- _DATA TO PROCESS_
== Segment start ==
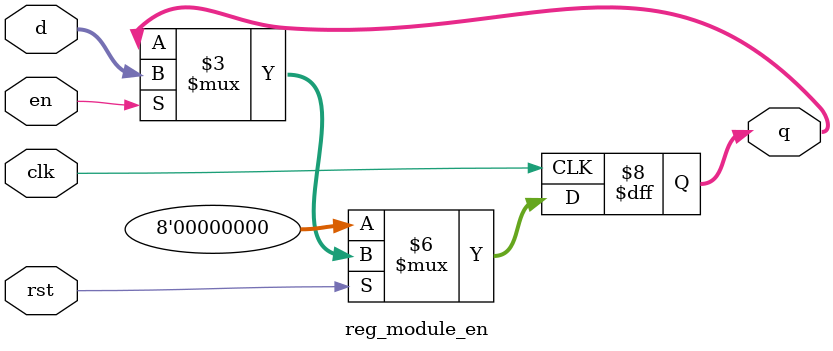
<source format=v>
module reg_module_en #(parameter WIDTH = 8)(
input clk,
input rst,
input en,
input [WIDTH-1:0] d,
output reg [WIDTH-1:0] q
);

always@(posedge clk) begin
	if(!rst)
		q <= 0;
	else if(en) 
        q <= d;
end

endmodule
</source>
== Segment end ==
- _WORK TO BE COMPLETED_
Write out the data exactly, but not its pictures.

- _OUTPUT_
<source format=v>
module reg_module_en #(parameter WIDTH = 8)(
input clk,
input rst,
input en,
input [WIDTH-1:0] d,
output reg [WIDTH-1:0] q
);

always@(posedge clk) begin
	if(!rst)
		q <= 0;
	else if(en) 
        q <= d;
end

endmodule
</source>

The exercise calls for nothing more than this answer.